Deputy Moose was clicking back up the pavement towards Lucky’s car.  His face appeared in the open window.

“What’s this about, officer?” Lucky asked.

“Take this, Lawrence,” he said, and handed a piece of paper through the open window, plain white paper folded twice.  Lucky took it. “Go there, now,” Deputy Fiusko said.

“Go where?” Lucky asked.

Deputy Fiusko held out the license, and the envelope that held the registration and insurance card, but when Lucky tried to take them, he pulled them back, out of reach.

“Go now,” he said.  “Understand?”

“I hear you.”

The deputy handed over the license and envelope, then moose-clicked back to his car, made a careful U-turn, and drove away towards the center of town.  Lucky unfolded the paper. At the top were the words RIGHT NOW!  Below that was a map, a few roads, a small square, probably a house, marked with an “X”, and an address.

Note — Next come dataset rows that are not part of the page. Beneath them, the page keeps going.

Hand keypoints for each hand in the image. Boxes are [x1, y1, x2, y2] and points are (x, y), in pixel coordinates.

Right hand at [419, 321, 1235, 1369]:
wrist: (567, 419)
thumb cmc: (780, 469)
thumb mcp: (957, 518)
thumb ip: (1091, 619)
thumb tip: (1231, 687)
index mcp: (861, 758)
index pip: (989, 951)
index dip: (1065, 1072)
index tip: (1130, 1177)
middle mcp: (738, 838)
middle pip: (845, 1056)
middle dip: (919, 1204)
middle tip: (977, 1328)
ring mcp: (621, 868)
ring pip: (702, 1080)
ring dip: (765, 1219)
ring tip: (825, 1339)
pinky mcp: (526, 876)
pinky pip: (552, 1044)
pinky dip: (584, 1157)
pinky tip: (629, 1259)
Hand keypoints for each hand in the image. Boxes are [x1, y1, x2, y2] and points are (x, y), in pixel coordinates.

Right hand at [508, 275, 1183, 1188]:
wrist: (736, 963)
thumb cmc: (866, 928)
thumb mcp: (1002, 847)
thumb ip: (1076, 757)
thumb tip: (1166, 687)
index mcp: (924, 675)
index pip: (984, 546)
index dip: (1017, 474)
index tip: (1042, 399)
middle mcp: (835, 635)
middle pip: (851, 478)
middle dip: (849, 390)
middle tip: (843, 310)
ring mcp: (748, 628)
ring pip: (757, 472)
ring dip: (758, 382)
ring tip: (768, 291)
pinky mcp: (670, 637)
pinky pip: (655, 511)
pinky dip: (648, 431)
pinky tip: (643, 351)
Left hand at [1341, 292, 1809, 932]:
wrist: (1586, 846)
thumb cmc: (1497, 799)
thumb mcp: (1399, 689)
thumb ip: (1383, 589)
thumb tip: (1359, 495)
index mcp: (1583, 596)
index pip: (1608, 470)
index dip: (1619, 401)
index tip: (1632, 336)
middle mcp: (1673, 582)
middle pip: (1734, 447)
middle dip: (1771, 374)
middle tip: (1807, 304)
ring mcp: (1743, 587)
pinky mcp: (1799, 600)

Lucky should have ignored the piece of paper, just driven away, left Thompsonburg like he’d intended, this time forever.  He didn’t have to do what this Fiusko character ordered him to do.  This was still a free country, for Christ sake. The sun was a little higher, a little hotter.  He glanced at the map again, took a sip of his now tepid coffee-to-go, started the Taurus, waited for another truck with a load of bricks to pass, then pulled away from the curb.